Assignment =
Some entries follow. Reproduce exactly the lines starting at the one with "Une certaine doctrine" and stopping after the one with "Le gladiateur professionnel".
Listed records Start Marker
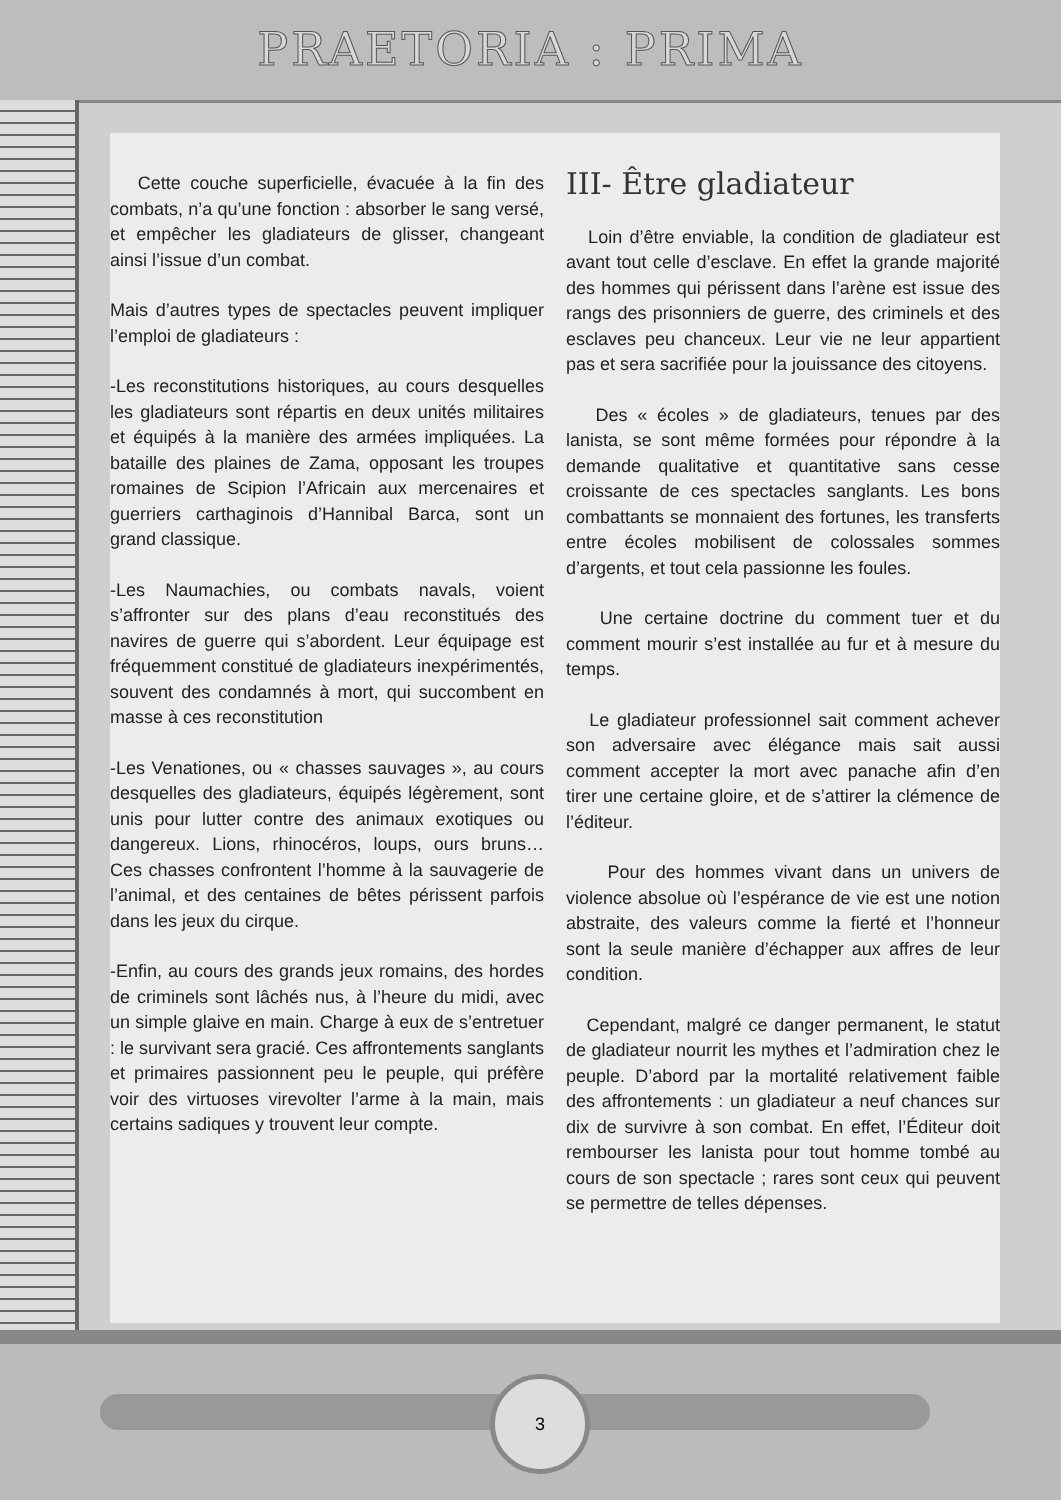PRAETORIA : PRIMA
Cette couche superficielle, évacuée à la fin des combats, n’a qu’une fonction : absorber le sang versé, et empêcher les gladiateurs de glisser, changeant ainsi l’issue d’un combat.
Mais d’autres types de spectacles peuvent impliquer l’emploi de gladiateurs :
-Les reconstitutions historiques, au cours desquelles les gladiateurs sont répartis en deux unités militaires et équipés à la manière des armées impliquées. La bataille des plaines de Zama, opposant les troupes romaines de Scipion l’Africain aux mercenaires et guerriers carthaginois d’Hannibal Barca, sont un grand classique.
-Les Naumachies, ou combats navals, voient s’affronter sur des plans d’eau reconstitués des navires de guerre qui s’abordent. Leur équipage est fréquemment constitué de gladiateurs inexpérimentés, souvent des condamnés à mort, qui succombent en masse à ces reconstitution
-Les Venationes, ou « chasses sauvages », au cours desquelles des gladiateurs, équipés légèrement, sont unis pour lutter contre des animaux exotiques ou dangereux. Lions, rhinocéros, loups, ours bruns… Ces chasses confrontent l’homme à la sauvagerie de l’animal, et des centaines de bêtes périssent parfois dans les jeux du cirque.
-Enfin, au cours des grands jeux romains, des hordes de criminels sont lâchés nus, à l’heure du midi, avec un simple glaive en main. Charge à eux de s’entretuer : le survivant sera gracié. Ces affrontements sanglants et primaires passionnent peu le peuple, qui préfère voir des virtuoses virevolter l’arme à la main, mais certains sadiques y trouvent leur compte.
III- Être gladiateur
Loin d’être enviable, la condition de gladiateur est avant tout celle d’esclave. En effet la grande majorité des hommes qui périssent dans l’arène est issue des rangs des prisonniers de guerre, des criminels et des esclaves peu chanceux. Leur vie ne leur appartient pas et sera sacrifiée pour la jouissance des citoyens.
Des « écoles » de gladiateurs, tenues par des lanista, se sont même formées pour répondre à la demande qualitative et quantitative sans cesse croissante de ces spectacles sanglants. Les bons combattants se monnaient des fortunes, les transferts entre écoles mobilisent de colossales sommes d’argents, et tout cela passionne les foules.
Une certaine doctrine du comment tuer et du comment mourir s’est installée au fur et à mesure du temps.
Le gladiateur professionnel sait comment achever son adversaire avec élégance mais sait aussi comment accepter la mort avec panache afin d’en tirer une certaine gloire, et de s’attirer la clémence de l’éditeur.
Pour des hommes vivant dans un univers de violence absolue où l’espérance de vie est une notion abstraite, des valeurs comme la fierté et l’honneur sont la seule manière d’échapper aux affres de leur condition.
Cependant, malgré ce danger permanent, le statut de gladiateur nourrit les mythes et l’admiration chez le peuple. D’abord par la mortalité relativement faible des affrontements : un gladiateur a neuf chances sur dix de survivre à son combat. En effet, l’Éditeur doit rembourser les lanista pour tout homme tombé au cours de son spectacle ; rares sont ceux qui peuvent se permettre de telles dépenses.
3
Listed records End Marker
Task result =
Une certaine doctrine du comment tuer et du comment mourir s’est installée au fur et à mesure du temps.
Le gladiateur professionnel sait comment achever son adversaire avec élégance mais sait aussi comment accepter la mort avec panache afin d’en tirer une certaine gloire, et de s’attirer la clémence de l’éditeur.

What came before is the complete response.